Islamic State armed group | American woman charged with “material support for a terrorist organization”

(Washington) An American, accused by the United States of leading a female battalion of the Islamic State (IS) group in Syria, has been charged with “material support for a terrorist organization”, the Department of Justice announced on Saturday American.

Posted at 12:28 p.m.

Aged 42 and from Kansas in the central United States, Allison Fluke-Ekren was arrested in Syria before being handed over to the FBI, the American federal police, on Friday, details the press release from the Department of Justice.

The alleged jihadist must now appear Monday in federal court in Alexandria, a suburb of the capital Washington. She faces a maximum sentence of 20 years in prison.

Her indictment represents the first case in the United States involving a woman so highly placed in the jihadist organization, according to the daily Washington Post.

For the US Department, Allison Fluke-Ekren “traveled to Syria several years ago for the purpose of committing or supporting a terrorist enterprise”.

Also known as “Umm Mohammed al-Amriki”, she is suspected of having “planned and recruited agents for a possible future attack on a university campus in the United States”. She also reportedly expressed her wish to carry out an attack in a shopping center on American soil.

The United States further accuses her of having served as the “designated leader and organizer of an ISIS military battalion, known as Katiba Nussaïba”, whose purpose was to train women in combat, notably in 2017 during the siege of Raqa in Syria, then the de facto “capital” of the IS caliphate.

The “Katiba Nussaïba” was created there at the end of 2016 as a military battalion comprising only female members of IS and married to fighters of the jihadist group. Allison Fluke-Ekren would have taken the head of this brigade shortly after its creation.

Her role also involved her training children in the use of AK-47 rifles, grenades, and explosive belts, according to the Justice Department complaint, which includes testimony from six individuals who “observed the alleged terrorist conduct” of the American between 2014 and 2017.

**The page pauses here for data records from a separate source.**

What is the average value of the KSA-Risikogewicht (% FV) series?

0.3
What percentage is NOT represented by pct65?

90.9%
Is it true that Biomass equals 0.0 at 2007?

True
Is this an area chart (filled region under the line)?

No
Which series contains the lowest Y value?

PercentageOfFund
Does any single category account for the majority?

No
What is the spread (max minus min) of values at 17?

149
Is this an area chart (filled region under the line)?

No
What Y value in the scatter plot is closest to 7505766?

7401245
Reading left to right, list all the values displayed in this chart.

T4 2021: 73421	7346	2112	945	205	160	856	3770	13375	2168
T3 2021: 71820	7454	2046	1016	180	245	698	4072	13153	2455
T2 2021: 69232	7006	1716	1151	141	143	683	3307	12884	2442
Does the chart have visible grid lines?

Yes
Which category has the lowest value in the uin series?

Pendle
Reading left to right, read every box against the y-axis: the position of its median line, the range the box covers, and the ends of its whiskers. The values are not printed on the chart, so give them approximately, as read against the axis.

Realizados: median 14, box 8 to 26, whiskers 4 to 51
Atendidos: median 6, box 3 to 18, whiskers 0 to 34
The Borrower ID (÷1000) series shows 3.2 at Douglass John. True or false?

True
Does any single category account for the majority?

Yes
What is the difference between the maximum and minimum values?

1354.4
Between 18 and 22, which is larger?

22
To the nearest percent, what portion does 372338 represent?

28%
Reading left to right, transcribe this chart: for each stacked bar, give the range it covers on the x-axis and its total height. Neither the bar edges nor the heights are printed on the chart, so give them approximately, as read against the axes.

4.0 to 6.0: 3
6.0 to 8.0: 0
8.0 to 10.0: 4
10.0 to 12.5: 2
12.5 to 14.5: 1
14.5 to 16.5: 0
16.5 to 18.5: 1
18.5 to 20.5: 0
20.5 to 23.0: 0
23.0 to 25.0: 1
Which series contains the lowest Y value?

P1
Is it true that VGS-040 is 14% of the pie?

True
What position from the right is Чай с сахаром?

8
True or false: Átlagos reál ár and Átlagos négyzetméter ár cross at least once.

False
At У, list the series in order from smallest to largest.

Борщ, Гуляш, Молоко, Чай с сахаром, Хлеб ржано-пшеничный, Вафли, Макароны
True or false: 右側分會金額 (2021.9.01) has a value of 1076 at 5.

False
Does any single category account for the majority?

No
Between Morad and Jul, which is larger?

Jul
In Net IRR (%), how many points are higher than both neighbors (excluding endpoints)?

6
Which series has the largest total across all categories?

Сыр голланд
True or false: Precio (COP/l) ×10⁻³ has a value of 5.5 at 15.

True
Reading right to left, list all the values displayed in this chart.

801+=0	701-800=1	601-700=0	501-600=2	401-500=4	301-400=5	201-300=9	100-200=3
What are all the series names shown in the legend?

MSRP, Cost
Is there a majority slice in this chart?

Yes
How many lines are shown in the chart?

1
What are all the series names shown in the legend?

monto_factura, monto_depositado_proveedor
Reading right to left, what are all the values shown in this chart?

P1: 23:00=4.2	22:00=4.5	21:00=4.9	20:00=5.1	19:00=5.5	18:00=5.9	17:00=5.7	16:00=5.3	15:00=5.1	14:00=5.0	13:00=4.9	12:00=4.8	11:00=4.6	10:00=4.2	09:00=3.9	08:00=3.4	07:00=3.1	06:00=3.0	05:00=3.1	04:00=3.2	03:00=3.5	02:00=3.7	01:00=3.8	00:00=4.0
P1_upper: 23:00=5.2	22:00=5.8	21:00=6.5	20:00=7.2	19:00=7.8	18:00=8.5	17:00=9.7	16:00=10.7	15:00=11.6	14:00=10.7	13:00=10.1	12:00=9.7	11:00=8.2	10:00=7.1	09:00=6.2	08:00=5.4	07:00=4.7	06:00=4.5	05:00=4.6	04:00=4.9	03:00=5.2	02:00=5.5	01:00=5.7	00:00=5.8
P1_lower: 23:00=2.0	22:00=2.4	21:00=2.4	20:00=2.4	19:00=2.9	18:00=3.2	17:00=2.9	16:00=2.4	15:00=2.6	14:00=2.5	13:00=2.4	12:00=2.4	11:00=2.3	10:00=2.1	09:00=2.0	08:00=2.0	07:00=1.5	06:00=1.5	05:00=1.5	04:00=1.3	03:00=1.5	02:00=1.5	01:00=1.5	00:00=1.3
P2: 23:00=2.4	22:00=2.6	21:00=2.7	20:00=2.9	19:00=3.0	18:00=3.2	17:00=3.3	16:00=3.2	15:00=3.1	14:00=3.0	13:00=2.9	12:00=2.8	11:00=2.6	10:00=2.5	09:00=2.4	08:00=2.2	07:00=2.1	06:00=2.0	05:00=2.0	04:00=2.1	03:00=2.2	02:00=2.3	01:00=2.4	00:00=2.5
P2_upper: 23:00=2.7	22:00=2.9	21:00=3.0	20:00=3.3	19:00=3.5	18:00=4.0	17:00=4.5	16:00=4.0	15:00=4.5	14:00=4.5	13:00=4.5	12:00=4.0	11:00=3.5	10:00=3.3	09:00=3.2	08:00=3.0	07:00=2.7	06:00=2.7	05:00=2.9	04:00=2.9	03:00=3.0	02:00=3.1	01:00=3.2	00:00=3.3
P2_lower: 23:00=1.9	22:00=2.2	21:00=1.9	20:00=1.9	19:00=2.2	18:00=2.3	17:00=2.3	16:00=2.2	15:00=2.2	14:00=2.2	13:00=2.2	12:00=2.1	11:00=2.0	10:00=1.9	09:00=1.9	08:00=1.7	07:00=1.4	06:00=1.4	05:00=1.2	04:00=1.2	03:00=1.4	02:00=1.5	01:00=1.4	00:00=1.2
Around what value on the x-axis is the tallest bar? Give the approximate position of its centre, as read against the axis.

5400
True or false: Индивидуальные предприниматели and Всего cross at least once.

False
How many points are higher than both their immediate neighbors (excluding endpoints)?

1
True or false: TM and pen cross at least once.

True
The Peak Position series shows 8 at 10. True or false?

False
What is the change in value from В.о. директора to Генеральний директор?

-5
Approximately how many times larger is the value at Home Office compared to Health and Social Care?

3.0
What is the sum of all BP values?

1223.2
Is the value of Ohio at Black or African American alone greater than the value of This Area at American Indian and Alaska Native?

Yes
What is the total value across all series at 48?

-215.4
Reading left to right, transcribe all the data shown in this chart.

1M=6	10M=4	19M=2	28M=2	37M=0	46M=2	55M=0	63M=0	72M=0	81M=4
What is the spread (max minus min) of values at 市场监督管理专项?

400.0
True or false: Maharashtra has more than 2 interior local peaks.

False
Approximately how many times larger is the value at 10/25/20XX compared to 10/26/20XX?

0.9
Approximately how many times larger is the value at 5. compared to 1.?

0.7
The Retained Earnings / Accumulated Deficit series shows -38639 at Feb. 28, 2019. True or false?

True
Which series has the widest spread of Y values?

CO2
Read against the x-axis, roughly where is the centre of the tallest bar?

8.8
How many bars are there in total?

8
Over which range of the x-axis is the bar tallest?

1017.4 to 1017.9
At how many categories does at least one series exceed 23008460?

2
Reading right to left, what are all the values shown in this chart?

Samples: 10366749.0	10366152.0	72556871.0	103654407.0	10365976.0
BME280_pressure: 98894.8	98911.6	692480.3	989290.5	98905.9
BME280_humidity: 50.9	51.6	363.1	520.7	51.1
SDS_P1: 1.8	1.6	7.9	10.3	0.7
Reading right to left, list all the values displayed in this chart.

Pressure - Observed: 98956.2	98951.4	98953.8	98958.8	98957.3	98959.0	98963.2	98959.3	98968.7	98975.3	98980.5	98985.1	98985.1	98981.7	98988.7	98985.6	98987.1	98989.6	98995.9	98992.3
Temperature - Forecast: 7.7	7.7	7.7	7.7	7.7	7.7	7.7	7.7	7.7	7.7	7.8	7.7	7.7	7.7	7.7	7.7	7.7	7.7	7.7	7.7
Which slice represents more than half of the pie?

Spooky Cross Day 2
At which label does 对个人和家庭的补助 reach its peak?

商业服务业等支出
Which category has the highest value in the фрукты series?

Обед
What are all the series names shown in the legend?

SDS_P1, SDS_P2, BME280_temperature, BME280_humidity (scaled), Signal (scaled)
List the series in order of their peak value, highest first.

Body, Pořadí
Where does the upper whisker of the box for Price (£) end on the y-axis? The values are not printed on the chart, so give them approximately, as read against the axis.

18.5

A witness says that Allison Fluke-Ekren would have expressed to him “her desire to carry out an attack in the United States”. For this, she would have explained to him that she “could go to a mall in the United States, park a vehicle loaded with explosives in the basement of the structure and detonate the explosives in the vehicle with a telephone”.

According to the complaint, the American considered that “any attack that did not kill a large number of individuals represented a waste of resources”.

Women make up only about 10% of those charged in the United States for their involvement in ISIS, according to a study by the Extremism Program at George Washington University.